■産油国日本 軍用エンジンについて
史実の日本製エンジンは、加工精度の不良や発展余地の少ない限界的な設計だったために、大戦後半にアメリカ製P&Wエンジンに完敗することになる。 しかし、史実より豊富なエンジン製作経験、規格化による部品の共通化、豊富な熟練労働者と100オクタン燃料、そして贅沢にも余裕あるエンジン設計が採用されていたとしたら、史実のような問題は生じただろうか?
■史実エンジン諸元 wikipediaより抜粋。
零戦にエンジンの発展余地が小さい栄を採用したことは、零戦の速度性能の進化の最大の障害となった。もし、金星エンジンをベースに機体設計をしていれば・・・・・・とは、誰もが思うことだろう。 陸海軍からは資材を節約しつつ高性能な機材を、という矛盾したプレッシャーが常にかかるため、エンジンや機体の設計者がより限界的な設計を選ぶのは無理からぬことだろう。 天鴎世界で堀越二郎技師が設計した九九式艦上戦闘機は、設計当初から金星エンジンをベースにしている。三菱が設計・生産したのだから当然だろう。ただし、後に中島飛行機が生産した同戦闘機には栄11型エンジンを搭載している(この世界の栄エンジンは金星エンジンと多くの部品が共通しており、直径も史実より70ミリ余り大きい)。 燃費は史実の栄エンジンより大幅に悪かったため、作戦行動距離が制約された。その問題点を改良したエンジンが栄21型である。

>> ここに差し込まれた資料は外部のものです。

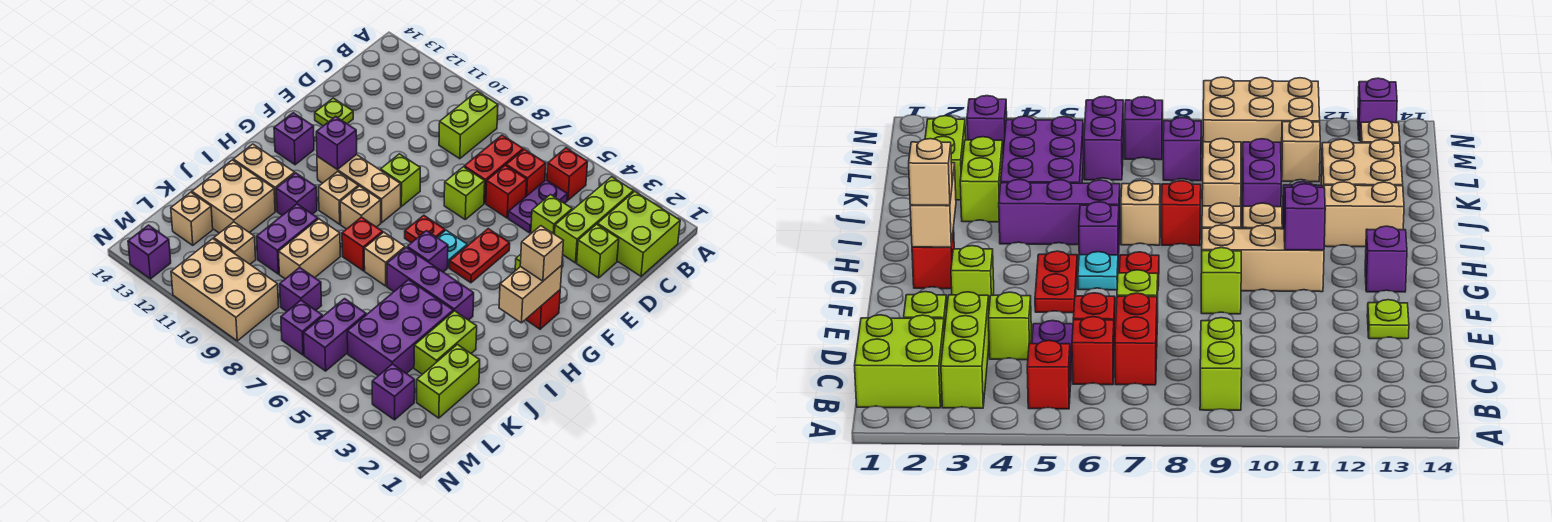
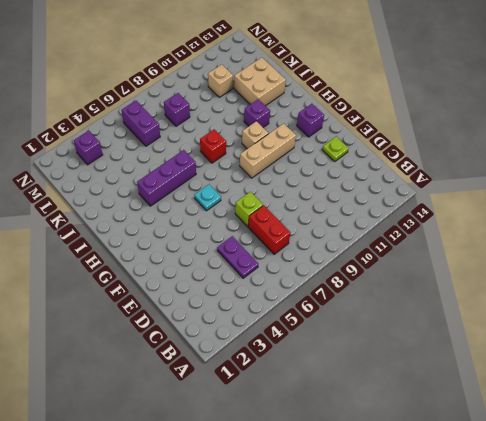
none -> lime brick B1:C2 level 1
none -> lime brick B3:D3 level 1
none -> red brick B5 level 1
none -> lime brick B9:C9 level 1

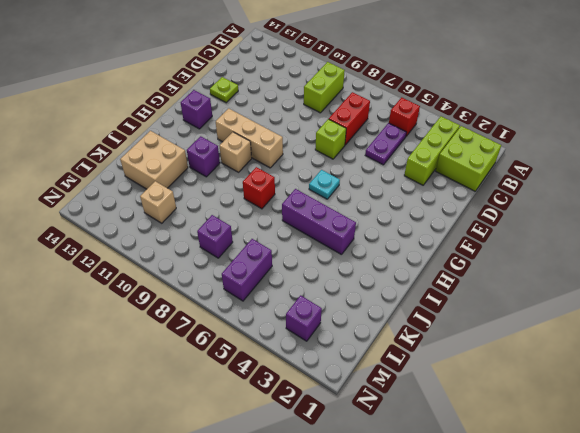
none -> red brick C6 level 1
none -> lime brick D2 level 1
none -> lime brick D4 level 1
none -> red brick D6 level 1

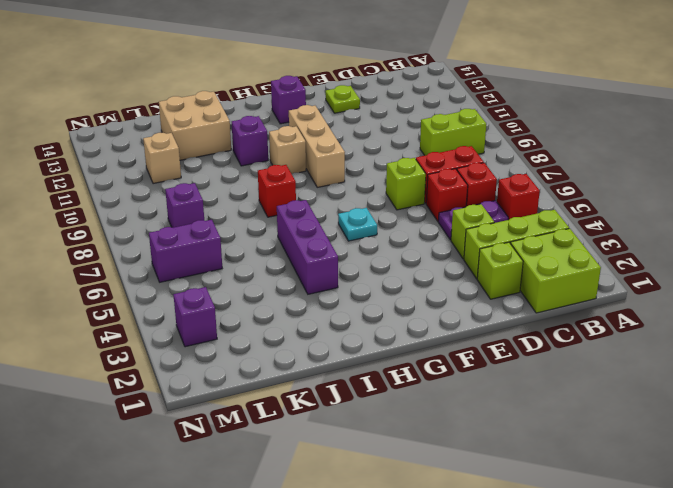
none -> lime brick F3 level 1
none -> red plate F5:G5 level 1
none -> lime brick F9 level 1
none -> red brick G2 level 1

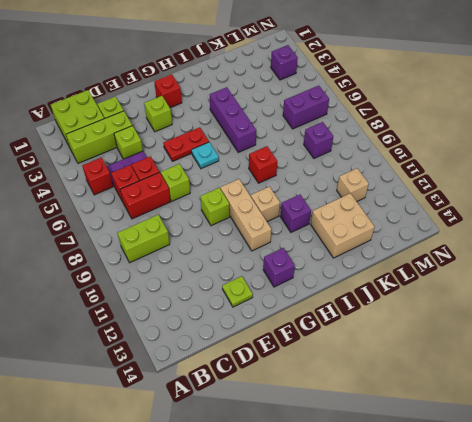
none -> red plate G7 level 1
none -> purple brick H6 level 1
none -> tan brick H9 level 1
none -> tan brick I7 level 1

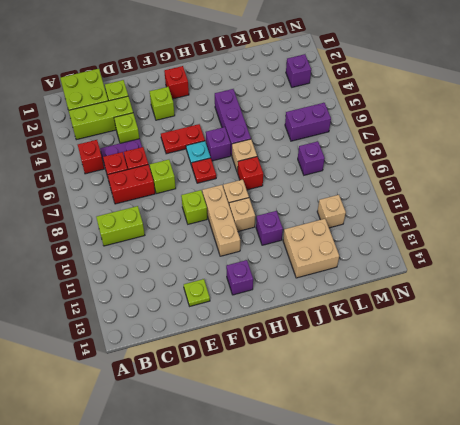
none -> tan brick I12:I13 level 1
none -> lime brick J3:K3 level 1
none -> purple brick J4:L5 level 1
none -> tan brick J9:K9 level 1

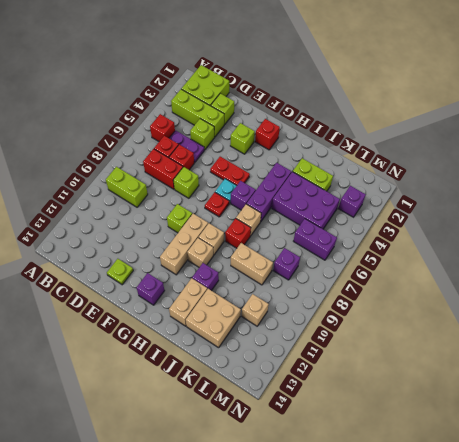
none -> purple brick J10:K10 level 1
none -> lime brick K2:L2 level 1
none -> tan brick L13 level 1
none -> purple brick M7 level 1

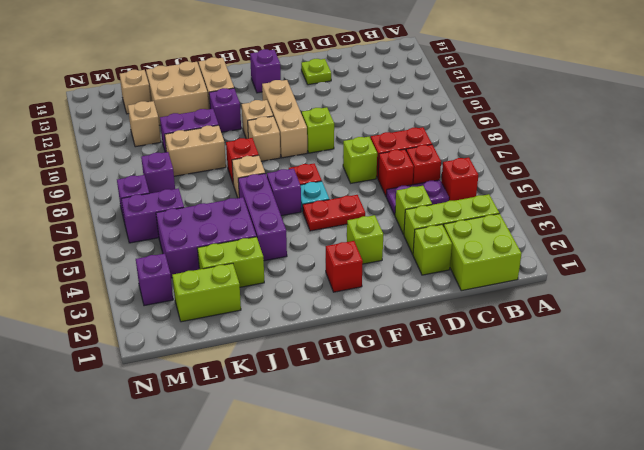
none -> lime brick B9:C9 level 1
none -> tan brick M9:N11 level 1
none -> purple brick N13 level 1
none -> tan brick G2:H2 level 2

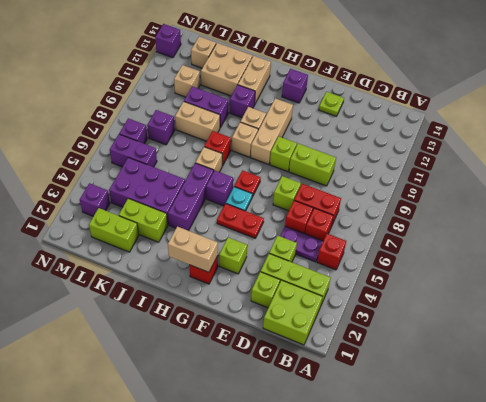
lime brick D9:E9 level 1 -> lime brick B9:C9 level 1
none -> tan brick M9:N11 level 1
none -> purple brick G11 level 2
none -> tan brick G2 level 3

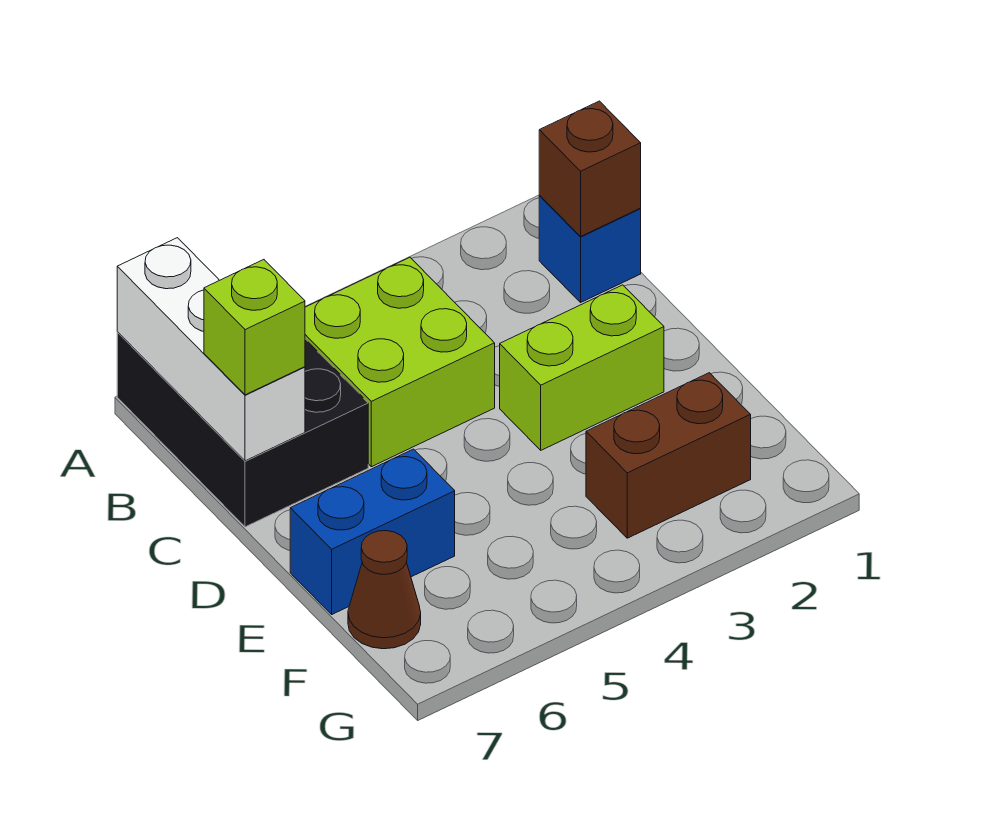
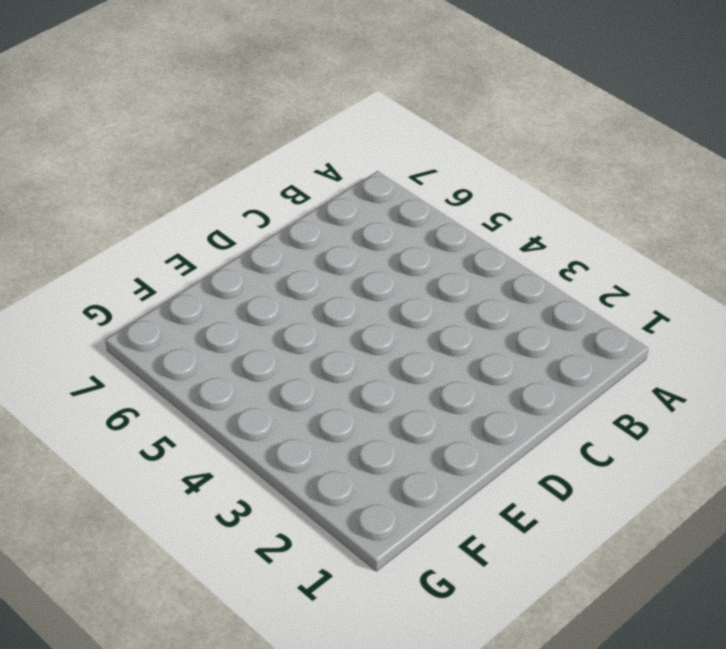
none -> black brick A6:C7 level 1
none -> blue brick B1 level 1

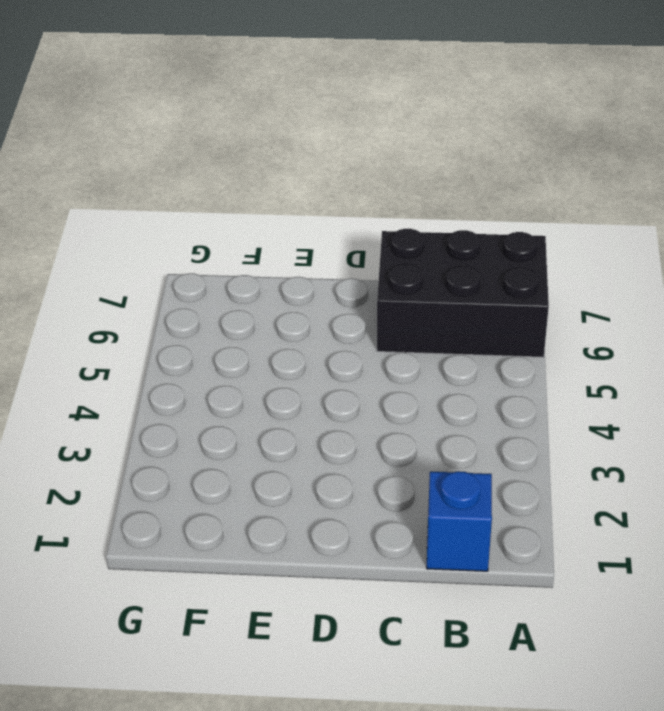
none -> lime brick B4:C5 level 1
none -> lime brick D2:D3 level 1

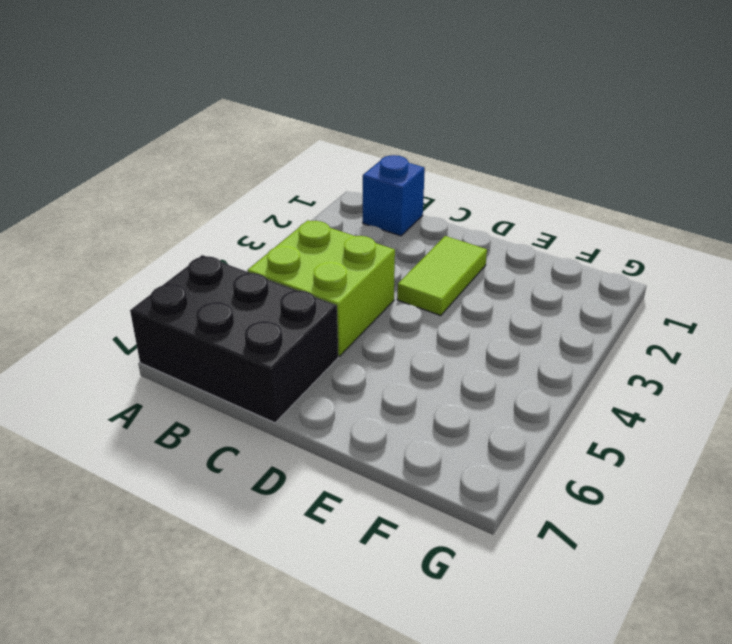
lime tile D2:D3 level 1 -> lime brick D2:D3 level 1
none -> blue brick E6:E7 level 1
none -> brown brick F2:F3 level 1

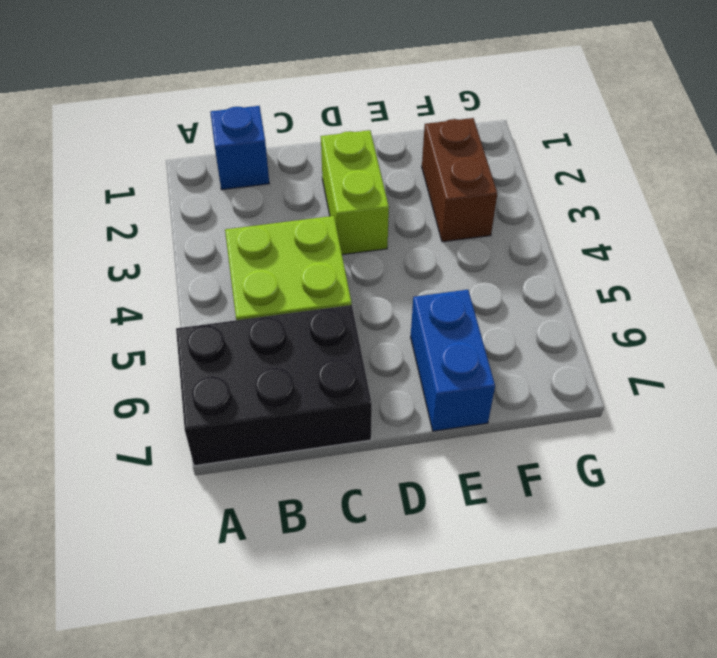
none -> brown cone F7 level 1
none -> white brick A7:C7 level 2

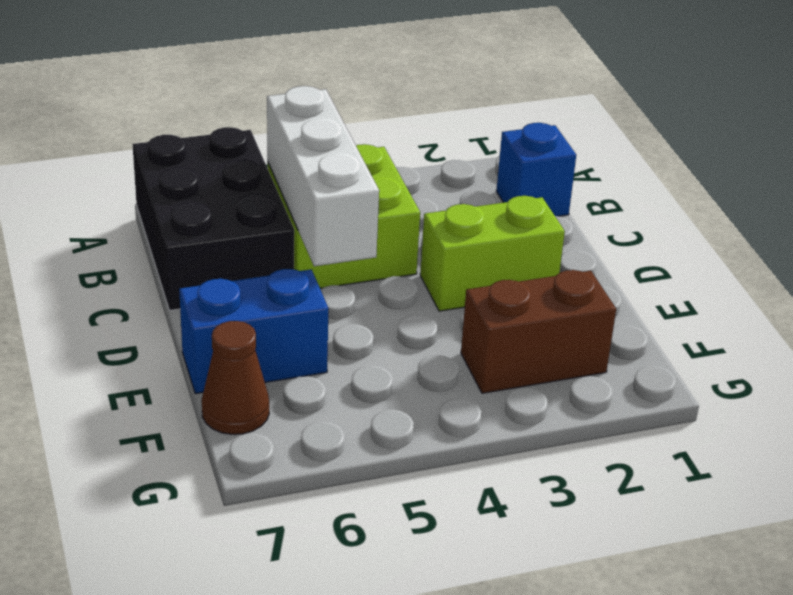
white brick B5:D5 level 2 -> white brick A7:C7 level 2
none -> brown brick B1 level 2
none -> lime brick C7 level 3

栄21型は圧縮比を向上させ、高回転化することで出力1300馬力に向上している。 金星・栄ともにエンジンの改良余地が大きく、九九式艦戦22型では金星52型or栄21型を採用し、最高速度560km/hに改良された。 大戦後半の二式艦戦では出力2000馬力の誉エンジンが採用された。このエンジンは直径1300mm、排気量42Lと常識的な線でまとめられており、冷却や加工上の困難は史実の誉よりも大幅に減っている。 クランクシャフトと冷却周りを改良した2000馬力級火星エンジンは既に1940年から生産されていたが、大型であるが故に主に爆撃機に使用された。 火星エンジンは、思い切って零式局地戦闘機”雷電”で使用され、流体力学に基づく層流翼の翼型の採用と併せ高性能を発揮するとみられた。しかし、プロペラ強度の不足が判明し、急遽改良した大径強化プロペラが開発された。 局地戦闘機の配備は、戦域が本土から遠く離れているために優先順位が低かった。それでも1942年には最初の航空隊に配備された。1944年には排気タービン過給器装備の雷電が開発され、最高速度641km/hを発揮した。 同時期には四式局地戦闘機”閃電”がロールアウトしはじめていたが、推進式であるが故に操縦性が特殊だった閃電よりも、雷電の最終改良型である雷電45型の方が操縦者には好まれたという。広い操縦席を有する雷電の方が、機内での食事や排泄、もしくは体のどこかが痒かったりしたときに楽だったからかもしれない。 天鴎世界の日本製航空機やエンジンは無駄を寛大に許容することで、他の先進国並の設計・試作・量産が可能であった。もし日本国内にガソリンが溢れるほどなかったら、こうはいかなかっただろう。